• [Input records]:
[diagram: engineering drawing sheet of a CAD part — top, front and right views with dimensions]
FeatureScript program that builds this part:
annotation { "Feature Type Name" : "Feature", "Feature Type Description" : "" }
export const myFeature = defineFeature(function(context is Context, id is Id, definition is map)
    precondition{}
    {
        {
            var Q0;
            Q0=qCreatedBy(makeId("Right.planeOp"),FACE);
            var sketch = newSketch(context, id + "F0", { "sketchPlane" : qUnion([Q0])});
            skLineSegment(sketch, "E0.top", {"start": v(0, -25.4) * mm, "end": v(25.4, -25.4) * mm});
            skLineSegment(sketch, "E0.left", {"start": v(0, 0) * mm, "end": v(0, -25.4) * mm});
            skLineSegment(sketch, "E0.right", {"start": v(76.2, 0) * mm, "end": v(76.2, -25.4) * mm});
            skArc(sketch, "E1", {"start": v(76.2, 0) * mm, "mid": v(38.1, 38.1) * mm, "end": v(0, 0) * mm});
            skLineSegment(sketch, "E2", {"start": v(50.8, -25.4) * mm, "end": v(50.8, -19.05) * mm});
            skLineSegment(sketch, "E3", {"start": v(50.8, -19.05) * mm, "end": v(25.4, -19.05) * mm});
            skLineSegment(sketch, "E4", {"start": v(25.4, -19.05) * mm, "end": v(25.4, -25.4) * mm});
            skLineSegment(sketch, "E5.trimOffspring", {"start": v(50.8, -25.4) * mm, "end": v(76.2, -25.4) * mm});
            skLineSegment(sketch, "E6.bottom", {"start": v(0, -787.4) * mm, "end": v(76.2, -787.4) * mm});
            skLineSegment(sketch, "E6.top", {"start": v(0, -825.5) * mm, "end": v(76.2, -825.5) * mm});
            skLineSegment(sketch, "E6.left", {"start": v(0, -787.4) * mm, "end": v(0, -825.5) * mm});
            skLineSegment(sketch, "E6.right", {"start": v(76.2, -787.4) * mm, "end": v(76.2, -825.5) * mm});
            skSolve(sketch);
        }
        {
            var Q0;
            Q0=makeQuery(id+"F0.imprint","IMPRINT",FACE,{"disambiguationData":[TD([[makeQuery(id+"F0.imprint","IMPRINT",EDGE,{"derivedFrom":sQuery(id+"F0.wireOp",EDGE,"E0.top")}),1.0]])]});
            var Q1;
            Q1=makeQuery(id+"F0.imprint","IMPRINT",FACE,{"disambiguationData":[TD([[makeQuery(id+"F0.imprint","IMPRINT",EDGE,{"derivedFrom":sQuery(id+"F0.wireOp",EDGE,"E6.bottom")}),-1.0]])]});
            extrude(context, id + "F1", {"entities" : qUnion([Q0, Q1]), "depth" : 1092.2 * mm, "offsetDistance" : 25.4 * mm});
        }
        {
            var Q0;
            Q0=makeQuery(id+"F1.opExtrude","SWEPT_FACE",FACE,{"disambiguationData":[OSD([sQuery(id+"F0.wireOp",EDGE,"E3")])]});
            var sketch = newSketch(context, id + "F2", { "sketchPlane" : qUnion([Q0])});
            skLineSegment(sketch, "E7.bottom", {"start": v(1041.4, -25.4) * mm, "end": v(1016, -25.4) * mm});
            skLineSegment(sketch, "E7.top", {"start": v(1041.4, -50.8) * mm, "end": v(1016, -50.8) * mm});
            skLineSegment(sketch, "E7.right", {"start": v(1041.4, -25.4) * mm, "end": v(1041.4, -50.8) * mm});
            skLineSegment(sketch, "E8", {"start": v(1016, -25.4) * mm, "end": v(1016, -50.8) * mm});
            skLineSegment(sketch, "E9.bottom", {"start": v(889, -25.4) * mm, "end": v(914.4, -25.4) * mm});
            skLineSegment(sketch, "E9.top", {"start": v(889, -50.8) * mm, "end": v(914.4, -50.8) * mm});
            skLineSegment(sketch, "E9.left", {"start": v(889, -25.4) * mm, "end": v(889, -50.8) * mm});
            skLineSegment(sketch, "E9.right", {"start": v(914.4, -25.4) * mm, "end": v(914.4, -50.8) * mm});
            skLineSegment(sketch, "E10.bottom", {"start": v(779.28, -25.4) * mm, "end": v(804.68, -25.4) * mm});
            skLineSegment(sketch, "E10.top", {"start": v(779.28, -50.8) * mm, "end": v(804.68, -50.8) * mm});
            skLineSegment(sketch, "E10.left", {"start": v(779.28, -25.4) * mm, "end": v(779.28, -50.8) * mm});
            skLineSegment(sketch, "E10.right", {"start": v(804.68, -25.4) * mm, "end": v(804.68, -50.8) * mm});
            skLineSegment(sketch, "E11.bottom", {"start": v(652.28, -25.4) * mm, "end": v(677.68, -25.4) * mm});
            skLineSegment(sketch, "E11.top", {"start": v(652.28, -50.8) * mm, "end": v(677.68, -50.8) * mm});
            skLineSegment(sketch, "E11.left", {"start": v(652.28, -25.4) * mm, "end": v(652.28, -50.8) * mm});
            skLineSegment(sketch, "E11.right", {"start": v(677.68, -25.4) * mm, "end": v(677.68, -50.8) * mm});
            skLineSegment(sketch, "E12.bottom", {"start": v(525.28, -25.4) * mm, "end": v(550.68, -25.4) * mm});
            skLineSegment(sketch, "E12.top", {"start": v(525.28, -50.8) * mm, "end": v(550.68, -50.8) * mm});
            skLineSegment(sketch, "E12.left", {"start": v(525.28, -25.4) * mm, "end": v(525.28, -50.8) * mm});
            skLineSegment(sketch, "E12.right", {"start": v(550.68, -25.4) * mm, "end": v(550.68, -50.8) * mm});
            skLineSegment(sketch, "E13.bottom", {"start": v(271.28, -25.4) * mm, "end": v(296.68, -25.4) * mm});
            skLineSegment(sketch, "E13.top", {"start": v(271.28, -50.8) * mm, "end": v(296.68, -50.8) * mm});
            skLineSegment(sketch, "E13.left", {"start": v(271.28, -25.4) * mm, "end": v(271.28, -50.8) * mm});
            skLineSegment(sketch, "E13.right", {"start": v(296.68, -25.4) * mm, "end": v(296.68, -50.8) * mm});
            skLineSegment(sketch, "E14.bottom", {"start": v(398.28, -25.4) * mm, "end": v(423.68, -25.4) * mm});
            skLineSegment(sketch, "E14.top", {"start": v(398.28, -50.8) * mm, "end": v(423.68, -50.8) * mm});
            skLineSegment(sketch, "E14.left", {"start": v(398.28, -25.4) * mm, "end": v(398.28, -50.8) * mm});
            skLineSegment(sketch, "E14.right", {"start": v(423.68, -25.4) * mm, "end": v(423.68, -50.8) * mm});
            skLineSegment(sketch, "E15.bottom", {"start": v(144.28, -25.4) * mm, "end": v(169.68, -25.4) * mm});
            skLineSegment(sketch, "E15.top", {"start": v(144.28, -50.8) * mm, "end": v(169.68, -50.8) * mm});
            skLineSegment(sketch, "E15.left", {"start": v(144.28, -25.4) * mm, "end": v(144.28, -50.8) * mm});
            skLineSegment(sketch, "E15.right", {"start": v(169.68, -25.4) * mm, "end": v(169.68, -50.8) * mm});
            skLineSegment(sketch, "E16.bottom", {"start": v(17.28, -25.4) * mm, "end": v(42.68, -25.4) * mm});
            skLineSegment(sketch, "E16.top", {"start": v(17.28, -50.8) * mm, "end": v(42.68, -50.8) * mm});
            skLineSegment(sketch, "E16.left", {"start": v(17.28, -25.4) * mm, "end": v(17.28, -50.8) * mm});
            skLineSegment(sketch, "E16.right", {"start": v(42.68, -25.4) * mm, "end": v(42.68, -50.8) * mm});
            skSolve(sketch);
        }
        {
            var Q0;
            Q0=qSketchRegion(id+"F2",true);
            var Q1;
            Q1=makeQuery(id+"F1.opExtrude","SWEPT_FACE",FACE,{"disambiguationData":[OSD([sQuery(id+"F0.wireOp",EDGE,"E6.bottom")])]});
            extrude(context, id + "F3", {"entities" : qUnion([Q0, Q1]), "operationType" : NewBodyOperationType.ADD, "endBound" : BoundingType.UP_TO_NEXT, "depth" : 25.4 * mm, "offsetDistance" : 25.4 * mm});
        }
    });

• [Your objective]: Count the lines in the rows above that contain the string "newSketch", matching case exactly. Reply with the number alone.

• [Solved problem]: 2